- _TASK INSTRUCTIONS_:
From the first line to the last, restate the records word for word, skipping the pictures.

- _EXCERPTED RECORDS_:

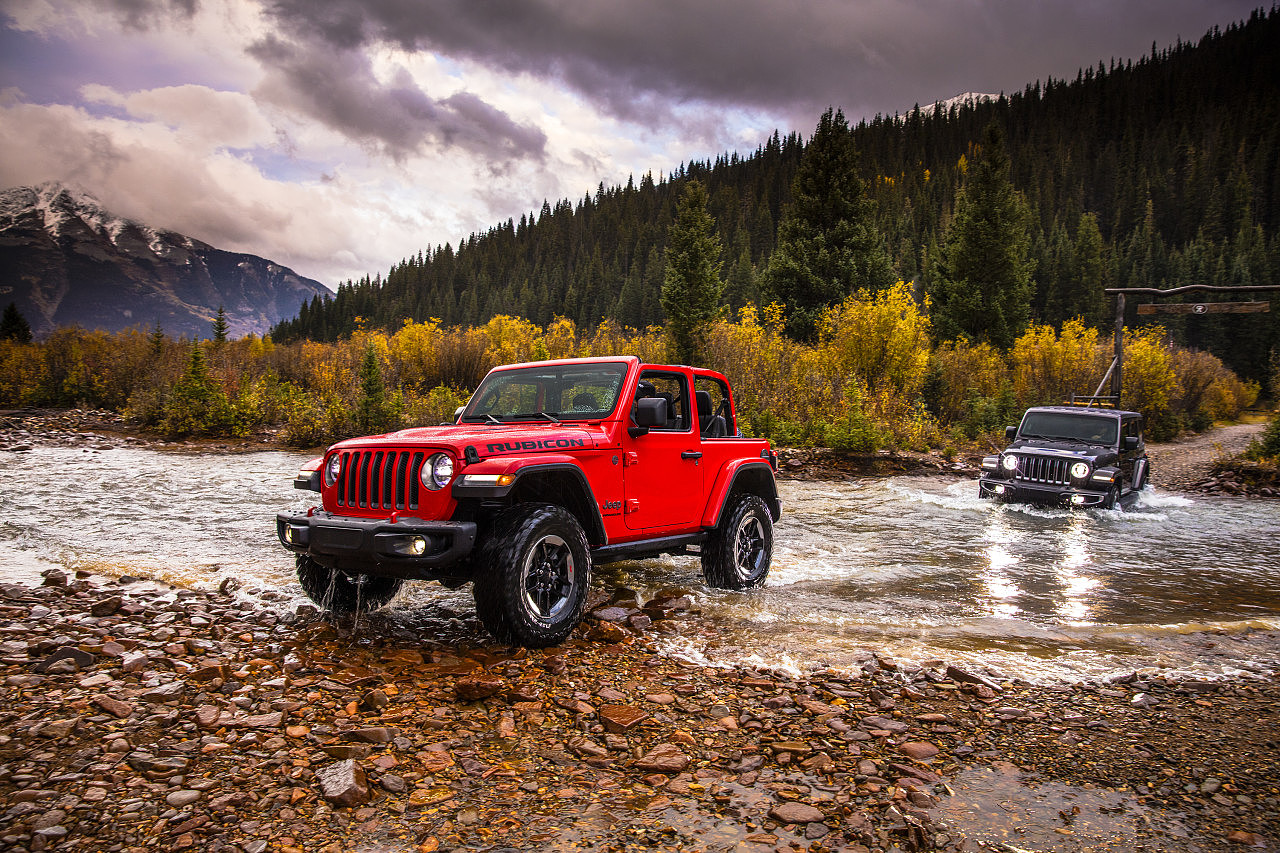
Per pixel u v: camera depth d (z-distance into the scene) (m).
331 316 176.62
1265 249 101.75
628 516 5.06
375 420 16.83
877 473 14.30
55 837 2.29
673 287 26.55
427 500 4.19
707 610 5.38
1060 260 85.31
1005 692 3.91
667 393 5.80
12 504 9.02
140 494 9.96
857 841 2.43
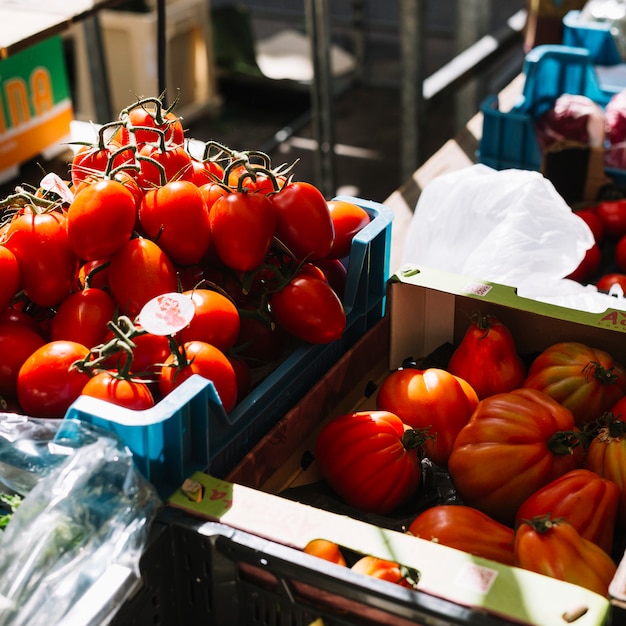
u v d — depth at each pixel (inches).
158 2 90.7
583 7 109.2
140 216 46.7
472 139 98.3
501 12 248.4
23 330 45.2
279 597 37.1
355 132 189.8
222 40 198.1
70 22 76.6
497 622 33.0
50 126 106.7
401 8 108.4
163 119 52.1
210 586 38.5
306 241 48.4
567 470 46.6
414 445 47.5
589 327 53.4
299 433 49.0
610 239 81.0
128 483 37.0
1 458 39.2
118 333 40.1
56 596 34.3
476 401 51.8
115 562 35.4
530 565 39.1
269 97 198.2
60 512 35.9
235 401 44.4
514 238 62.4
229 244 46.4
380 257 55.1
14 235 45.8
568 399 51.1
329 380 50.9
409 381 51.2
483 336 53.1
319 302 47.5
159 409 38.4
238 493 39.4
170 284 45.1
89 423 38.4
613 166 87.4
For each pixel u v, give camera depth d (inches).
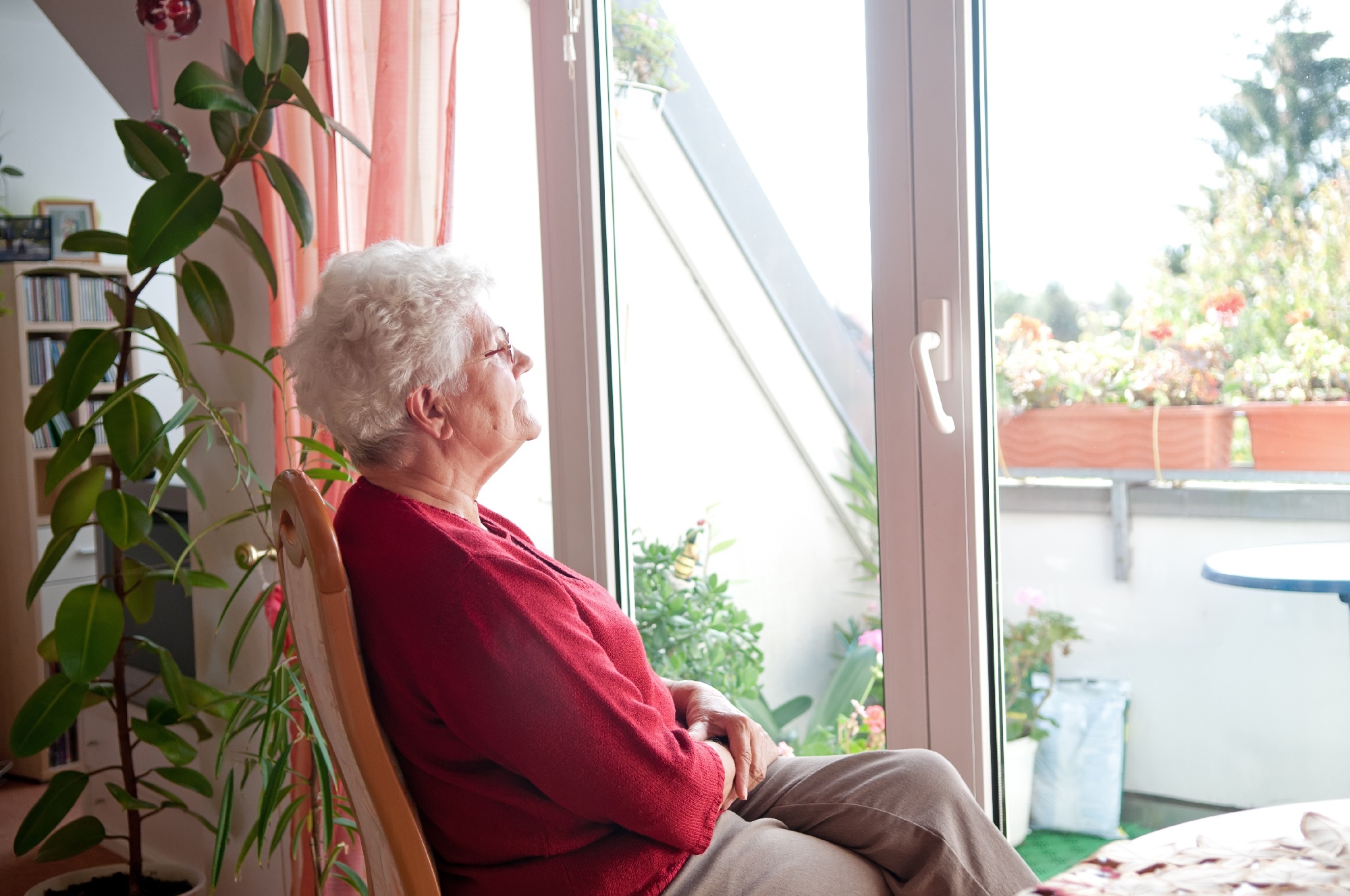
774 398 70.2
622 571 77.0
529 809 43.9
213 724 88.6
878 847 49.4
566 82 73.0
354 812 45.2
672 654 76.7
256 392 84.0
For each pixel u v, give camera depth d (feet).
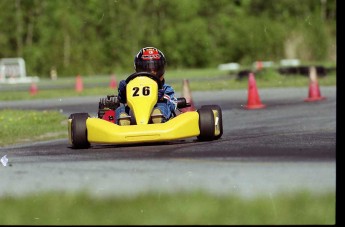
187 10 561.43
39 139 118.21
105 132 90.99
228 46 567.18
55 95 260.83
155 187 61.16
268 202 53.21
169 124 91.40
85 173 71.92
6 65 460.14
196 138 102.47
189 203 53.16
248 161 76.33
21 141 115.65
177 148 89.86
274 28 552.82
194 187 60.54
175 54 555.69
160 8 555.69
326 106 162.61
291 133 108.06
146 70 100.73
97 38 531.09
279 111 156.25
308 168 70.28
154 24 553.64
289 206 52.19
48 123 148.77
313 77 185.26
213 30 570.46
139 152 87.25
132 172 71.31
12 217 51.29
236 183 63.05
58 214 51.52
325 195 55.57
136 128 90.79
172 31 554.87
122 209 52.13
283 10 584.81
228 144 92.99
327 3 583.99
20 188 64.03
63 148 99.25
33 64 513.86
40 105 215.31
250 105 170.40
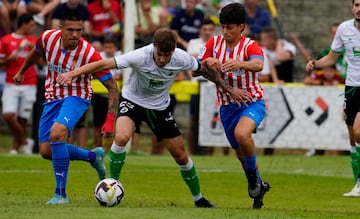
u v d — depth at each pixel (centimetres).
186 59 2405
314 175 3494
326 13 5994
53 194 2716
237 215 2170
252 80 2466
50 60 2531
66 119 2458
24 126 4325
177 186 3036
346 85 2923
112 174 2450
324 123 4369
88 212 2161
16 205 2364
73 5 4600
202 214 2177
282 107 4362
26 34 4262
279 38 5450
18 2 4759
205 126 4366
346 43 2883
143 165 3712
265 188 2445
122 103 2456
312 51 5950
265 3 5809
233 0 5006
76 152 2669
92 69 2342
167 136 2445
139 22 4878
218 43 2466
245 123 2398
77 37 2486
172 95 4359
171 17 5225
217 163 3903
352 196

- _WRITTEN SOLUTION_:
Per pixel u v: camera depth d (z-distance into the scene) (m).
331 316 176.62
1265 249 101.75
628 516 5.06
375 420 16.83
877 473 14.30
55 837 2.29
673 287 26.55
427 500 4.19
707 610 5.38
1060 260 85.31
1005 692 3.91
667 393 5.80
12 504 9.02
140 494 9.96
857 841 2.43
u v d — depth at each pixel (inches).
158 2 90.7
583 7 109.2
140 216 46.7
472 139 98.3
501 12 248.4
23 330 45.2
279 597 37.1
355 132 189.8
222 40 198.1
70 22 76.6
497 622 33.0
50 126 106.7
401 8 108.4
163 119 52.1
210 586 38.5
306 241 48.4
567 470 46.6
414 445 47.5
589 327 53.4
299 433 49.0
610 239 81.0
128 483 37.0
1 458 39.2
118 333 40.1
56 596 34.3
476 401 51.8
115 562 35.4
530 565 39.1
269 97 198.2
60 512 35.9
235 401 44.4
514 238 62.4
229 244 46.4
380 257 55.1
14 235 45.8
568 399 51.1
329 380 50.9
409 381 51.2
483 336 53.1
319 302 47.5
159 409 38.4
238 493 39.4
170 284 45.1
89 423 38.4
613 166 87.4
For each pixel u v, give camera depth d (inches).
774 398 70.2
622 571 77.0
529 809 43.9
213 724 88.6
878 847 49.4
566 82 73.0
354 812 45.2
672 654 76.7
256 392 84.0
For each pixel u v, give camera depth d (feet).
187 10 561.43
39 139 118.21
105 132 90.99
228 46 567.18
55 95 260.83
155 187 61.16
268 202 53.21
169 124 91.40
85 173 71.92
6 65 460.14
196 138 102.47
189 203 53.16
248 161 76.33
21 141 115.65
177 148 89.86
274 28 552.82
194 187 60.54
175 54 555.69
160 8 555.69
326 106 162.61
291 133 108.06
146 70 100.73
97 38 531.09
279 111 156.25
308 168 70.28
154 24 553.64
289 206 52.19
48 123 148.77
313 77 185.26
213 30 570.46
139 152 87.25
132 172 71.31
12 217 51.29
236 183 63.05
58 214 51.52
325 195 55.57
136 128 90.79
172 31 554.87
122 209 52.13
283 10 584.81
228 144 92.99
327 3 583.99
20 188 64.03
63 148 99.25
33 64 513.86
40 105 215.31
250 105 170.40
u v d — depth at each pixel (centimetres).
186 59 2405
314 175 3494
326 13 5994
53 194 2716
237 215 2170
252 80 2466
50 60 2531
66 119 2458
24 126 4325
177 186 3036
346 85 2923
112 174 2450
324 123 4369
88 212 2161
16 205 2364
73 5 4600
202 214 2177
282 107 4362
26 34 4262
279 38 5450
18 2 4759
205 126 4366
346 43 2883
143 165 3712
265 188 2445
122 103 2456
312 51 5950
265 3 5809
233 0 5006
76 152 2669
92 69 2342
167 136 2445
139 22 4878
218 43 2466
245 123 2398
77 37 2486
172 95 4359
171 17 5225
217 163 3903
352 196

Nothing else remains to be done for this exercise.